* Saved data entries *
--------------------

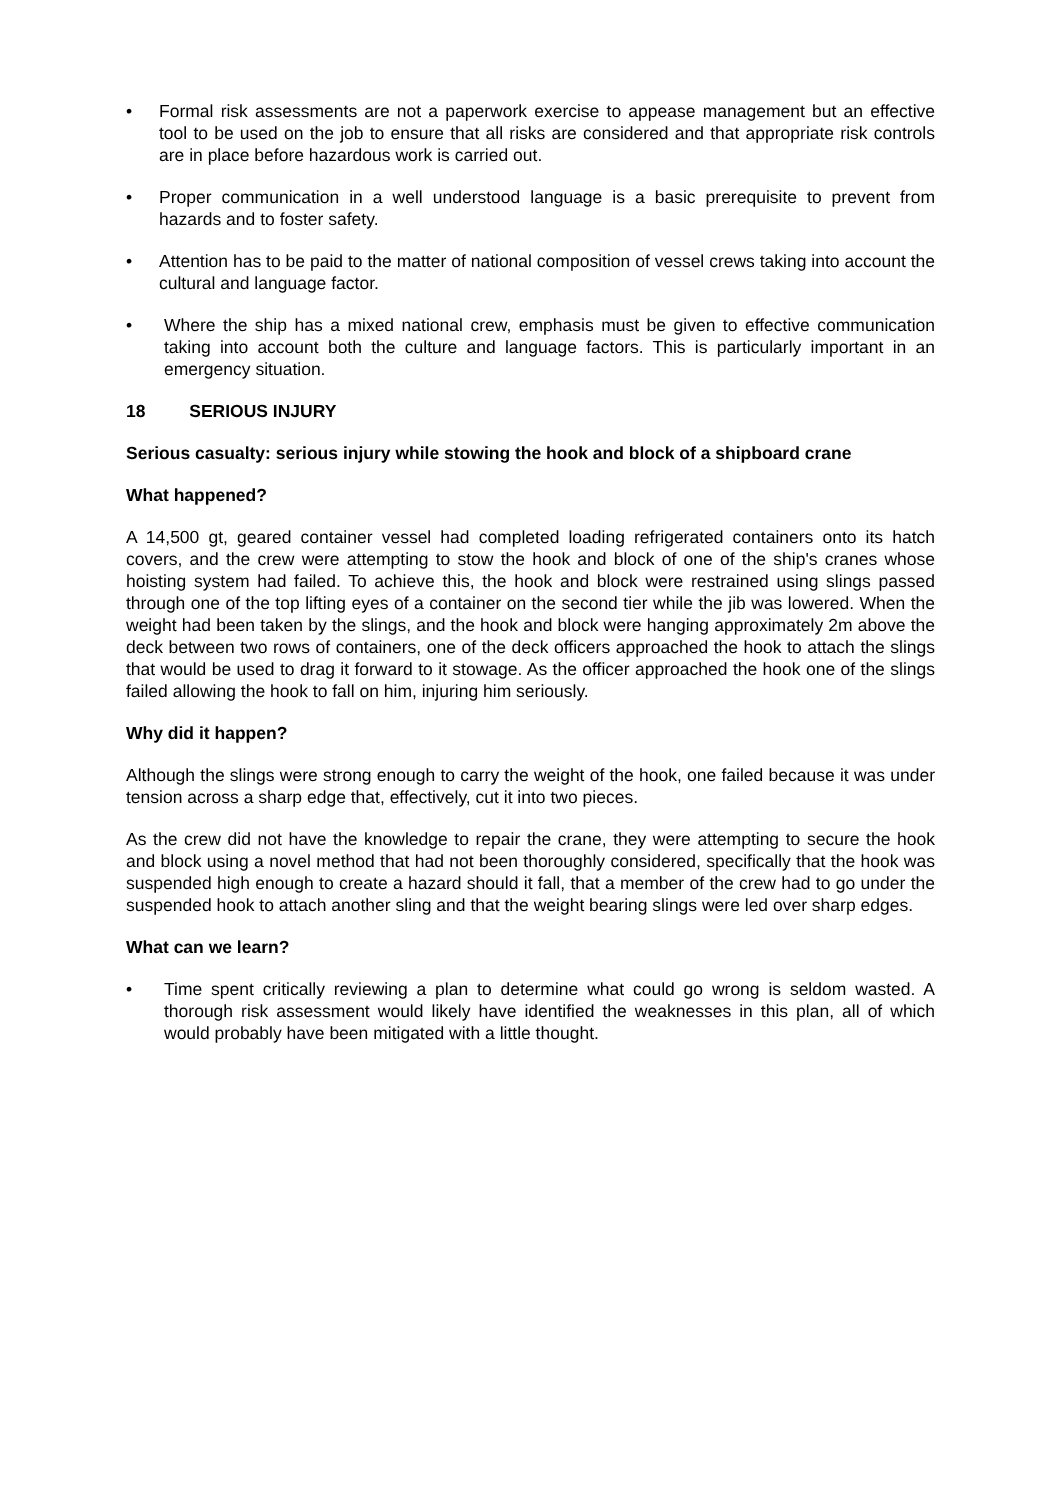• Formal risk assessments are not a paperwork exercise to appease management but an effective tool to be used on the job to ensure that all risks are considered and that appropriate risk controls are in place before hazardous work is carried out.
• Proper communication in a well understood language is a basic prerequisite to prevent from hazards and to foster safety.
• Attention has to be paid to the matter of national composition of vessel crews taking into account the cultural and language factor.
• Where the ship has a mixed national crew, emphasis must be given to effective communication taking into account both the culture and language factors. This is particularly important in an emergency situation.
18 SERIOUS INJURY
Serious casualty: serious injury while stowing the hook and block of a shipboard crane
What happened?
A 14,500 gt, geared container vessel had completed loading refrigerated containers onto its hatch covers, and the crew were attempting to stow the hook and block of one of the ship's cranes whose hoisting system had failed. To achieve this, the hook and block were restrained using slings passed through one of the top lifting eyes of a container on the second tier while the jib was lowered. When the weight had been taken by the slings, and the hook and block were hanging approximately 2m above the deck between two rows of containers, one of the deck officers approached the hook to attach the slings that would be used to drag it forward to it stowage. As the officer approached the hook one of the slings failed allowing the hook to fall on him, injuring him seriously.
Why did it happen?
Although the slings were strong enough to carry the weight of the hook, one failed because it was under tension across a sharp edge that, effectively, cut it into two pieces.
As the crew did not have the knowledge to repair the crane, they were attempting to secure the hook and block using a novel method that had not been thoroughly considered, specifically that the hook was suspended high enough to create a hazard should it fall, that a member of the crew had to go under the suspended hook to attach another sling and that the weight bearing slings were led over sharp edges.
What can we learn?
• Time spent critically reviewing a plan to determine what could go wrong is seldom wasted. A thorough risk assessment would likely have identified the weaknesses in this plan, all of which would probably have been mitigated with a little thought.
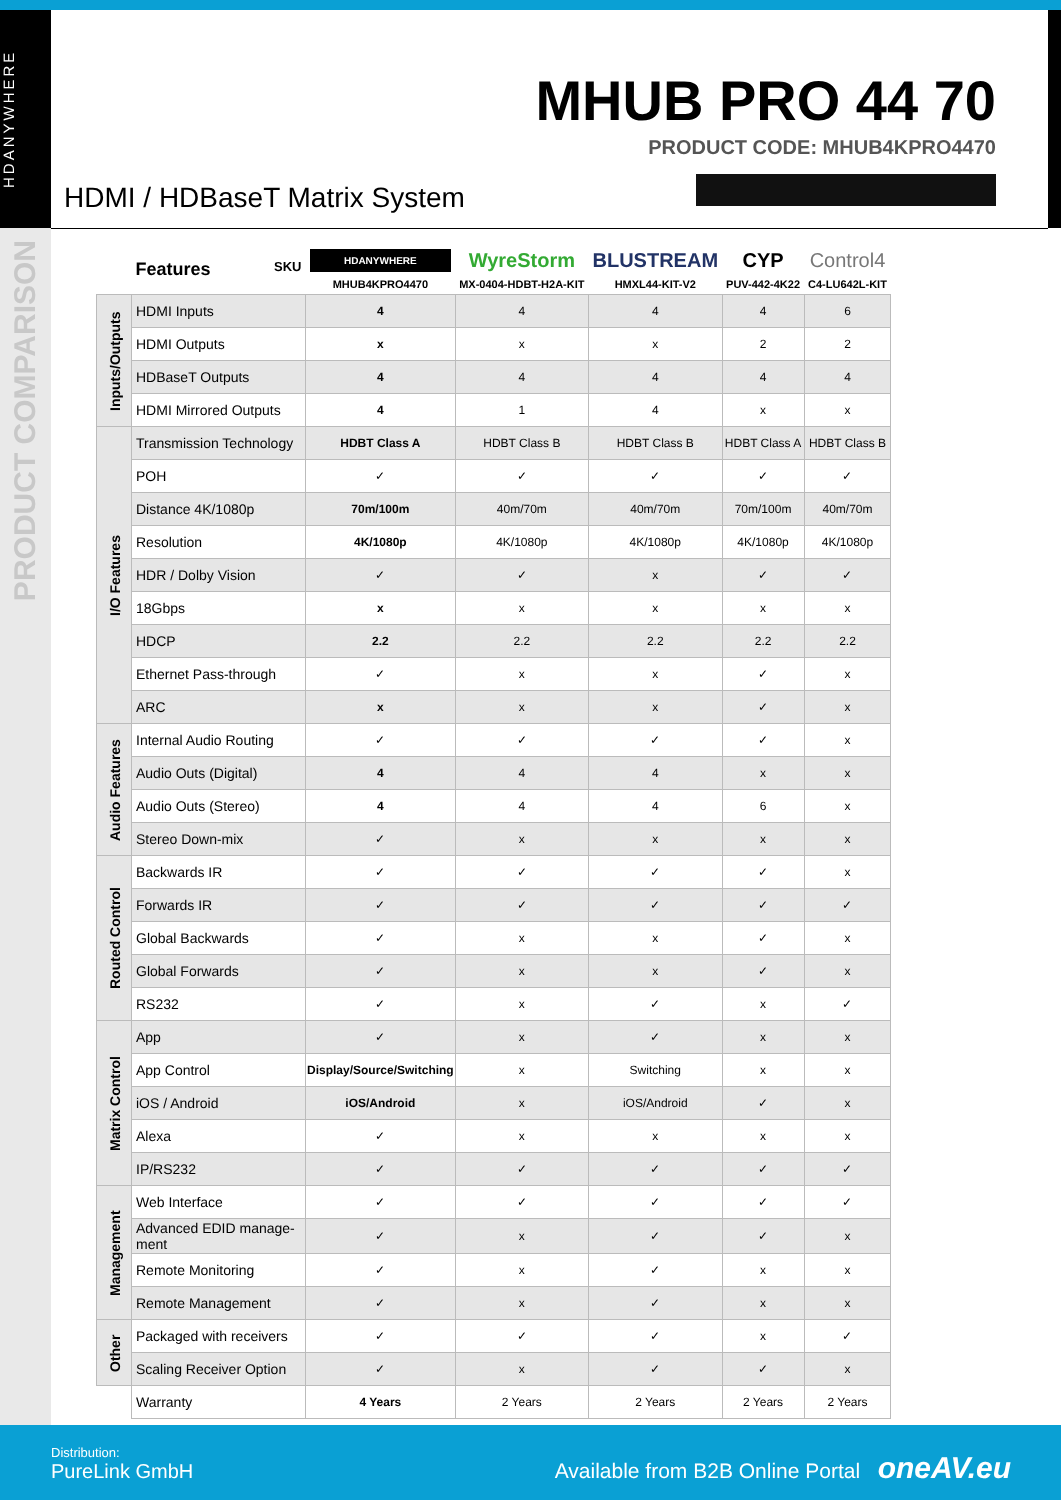HDANYWHERE
PRODUCT COMPARISON
MHUB PRO 44 70
PRODUCT CODE: MHUB4KPRO4470
HDMI / HDBaseT Matrix System
| | Features SKU | HDANYWHERE MHUB4KPRO4470 | WyreStorm MX-0404-HDBT-H2A-KIT | BLUSTREAM HMXL44-KIT-V2 | CYP PUV-442-4K22 | Control4 C4-LU642L-KIT |
| --- | --- | --- | --- | --- | --- | --- |
| Inputs/Outputs | HDMI Inputs | 4 | 4 | 4 | 4 | 6 |
| | HDMI Outputs | x | x | x | 2 | 2 |
| | HDBaseT Outputs | 4 | 4 | 4 | 4 | 4 |
| | HDMI Mirrored Outputs | 4 | 1 | 4 | x | x |
| I/O Features | Transmission Technology | HDBT Class A | HDBT Class B | HDBT Class B | HDBT Class A | HDBT Class B |
| | POH | ✓ | ✓ | ✓ | ✓ | ✓ |
| | Distance 4K/1080p | 70m/100m | 40m/70m | 40m/70m | 70m/100m | 40m/70m |
| | Resolution | 4K/1080p | 4K/1080p | 4K/1080p | 4K/1080p | 4K/1080p |
| | HDR / Dolby Vision | ✓ | ✓ | x | ✓ | ✓ |
| | 18Gbps | x | x | x | x | x |
| | HDCP | 2.2 | 2.2 | 2.2 | 2.2 | 2.2 |
| | Ethernet Pass-through | ✓ | x | x | ✓ | x |
| | ARC | x | x | x | ✓ | x |
| Audio Features | Internal Audio Routing | ✓ | ✓ | ✓ | ✓ | x |
| | Audio Outs (Digital) | 4 | 4 | 4 | x | x |
| | Audio Outs (Stereo) | 4 | 4 | 4 | 6 | x |
| | Stereo Down-mix | ✓ | x | x | x | x |
| Routed Control | Backwards IR | ✓ | ✓ | ✓ | ✓ | x |
| | Forwards IR | ✓ | ✓ | ✓ | ✓ | ✓ |
| | Global Backwards | ✓ | x | x | ✓ | x |
| | Global Forwards | ✓ | x | x | ✓ | x |
| | RS232 | ✓ | x | ✓ | x | ✓ |
| Matrix Control | App | ✓ | x | ✓ | x | x |
| | App Control | Display/Source/Switching | x | Switching | x | x |
| | iOS / Android | iOS/Android | x | iOS/Android | ✓ | x |
| | Alexa | ✓ | x | x | x | x |
| | IP/RS232 | ✓ | ✓ | ✓ | ✓ | ✓ |
| Management | Web Interface | ✓ | ✓ | ✓ | ✓ | ✓ |
| | Advanced EDID manage-ment | ✓ | x | ✓ | ✓ | x |
| | Remote Monitoring | ✓ | x | ✓ | x | x |
| | Remote Management | ✓ | x | ✓ | x | x |
| Other | Packaged with receivers | ✓ | ✓ | ✓ | x | ✓ |
| | Scaling Receiver Option | ✓ | x | ✓ | ✓ | x |
| | Warranty | 4 Years | 2 Years | 2 Years | 2 Years | 2 Years |
Distribution:
PureLink GmbH
Available from B2B Online Portal oneAV.eu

--------------------

* Exercise prompt *
Exactly reproduce the lines from the one containing "Global Backwards |" through the end of the records, and only those lines.

* Task response *
| | Global Backwards | ✓ | x | x | ✓ | x |
| | Global Forwards | ✓ | x | x | ✓ | x |
| | RS232 | ✓ | x | ✓ | x | ✓ |
| Matrix Control | App | ✓ | x | ✓ | x | x |
| | App Control | Display/Source/Switching | x | Switching | x | x |
| | iOS / Android | iOS/Android | x | iOS/Android | ✓ | x |
| | Alexa | ✓ | x | x | x | x |
| | IP/RS232 | ✓ | ✓ | ✓ | ✓ | ✓ |
| Management | Web Interface | ✓ | ✓ | ✓ | ✓ | ✓ |
| | Advanced EDID manage-ment | ✓ | x | ✓ | ✓ | x |
| | Remote Monitoring | ✓ | x | ✓ | x | x |
| | Remote Management | ✓ | x | ✓ | x | x |
| Other | Packaged with receivers | ✓ | ✓ | ✓ | x | ✓ |
| | Scaling Receiver Option | ✓ | x | ✓ | ✓ | x |
| | Warranty | 4 Years | 2 Years | 2 Years | 2 Years | 2 Years |
Distribution:
PureLink GmbH
Available from B2B Online Portal oneAV.eu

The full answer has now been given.